> [WHAT IS REQUIRED]:
Restate each record word for word, omitting whatever pictures it holds.

++++++

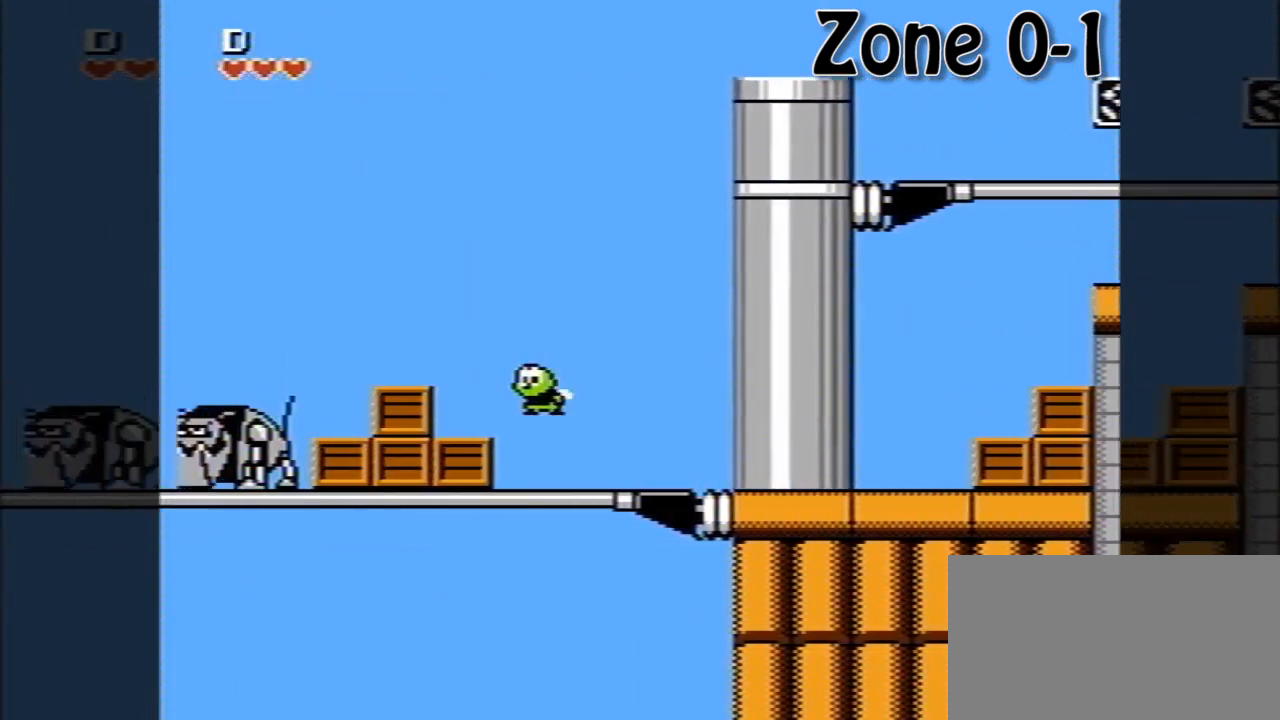
{"buttons": ["DPAD_LEFT"], "events": [[120, "A", "down"], [360, "A", "up"]]}
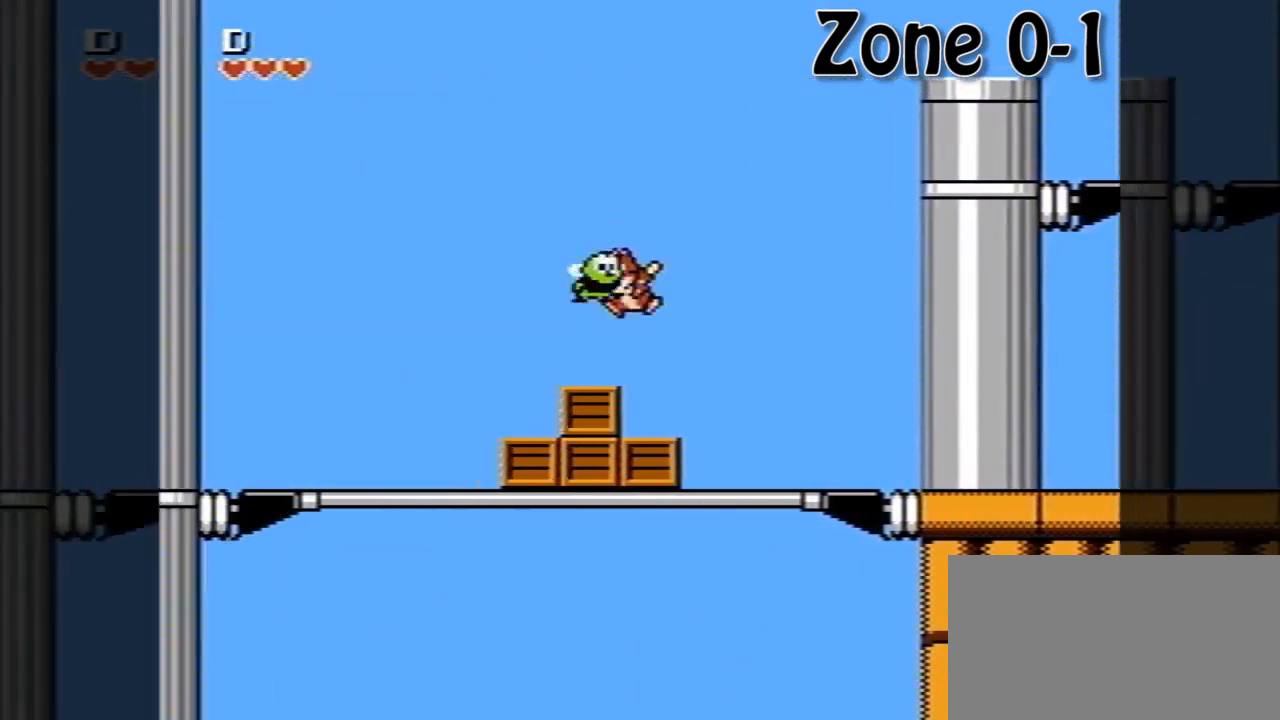
{"buttons": ["DPAD_LEFT"], "events": []}
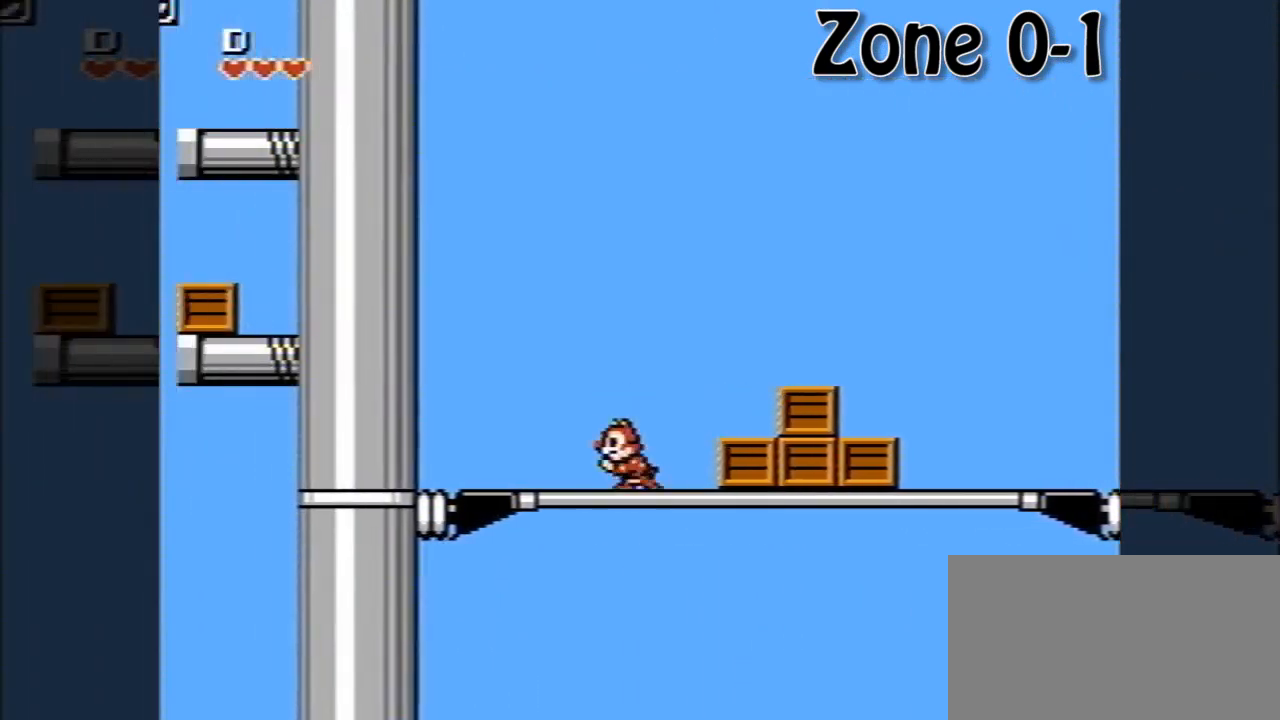
{"buttons": ["A", "DPAD_LEFT"], "events": [[480, "A", "down"]]}
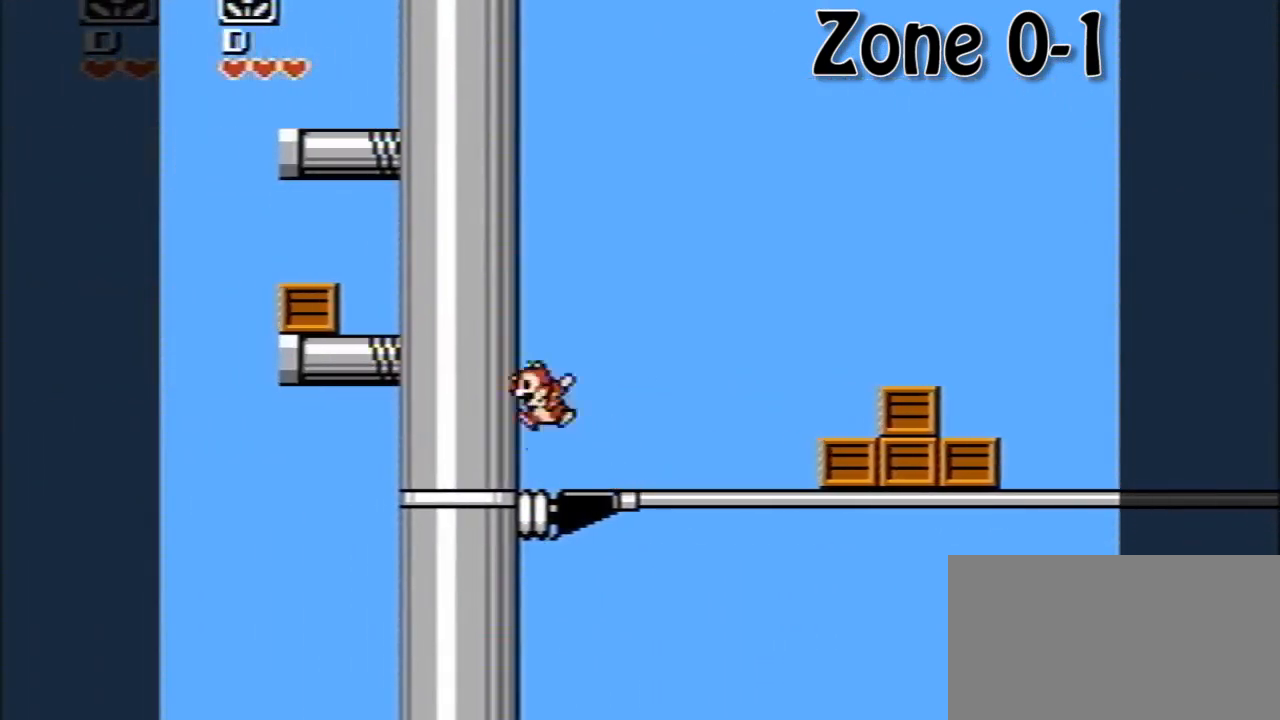
{"buttons": ["A", "DPAD_LEFT"], "events": [[240, "A", "up"], [360, "DPAD_LEFT", "up"], [440, "A", "down"], [480, "DPAD_LEFT", "down"]]}
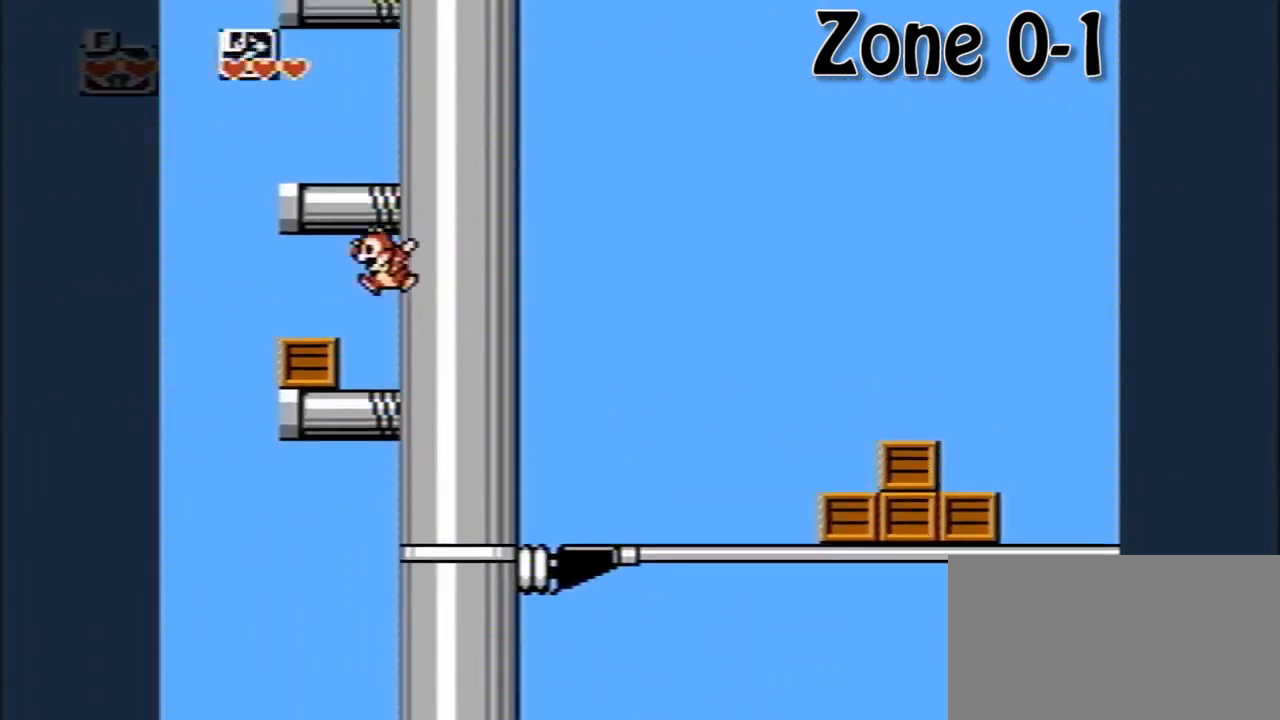
{"buttons": ["A"], "events": [[200, "A", "up"], [240, "DPAD_LEFT", "up"], [280, "A", "down"]]}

++++++

> [SOLVED EXERCISE]:
{"buttons": ["DPAD_LEFT"], "events": [[120, "A", "down"], [360, "A", "up"]]}
{"buttons": ["DPAD_LEFT"], "events": []}
{"buttons": ["A", "DPAD_LEFT"], "events": [[480, "A", "down"]]}
{"buttons": ["A", "DPAD_LEFT"], "events": [[240, "A", "up"], [360, "DPAD_LEFT", "up"], [440, "A", "down"], [480, "DPAD_LEFT", "down"]]}
{"buttons": ["A"], "events": [[200, "A", "up"], [240, "DPAD_LEFT", "up"], [280, "A", "down"]]}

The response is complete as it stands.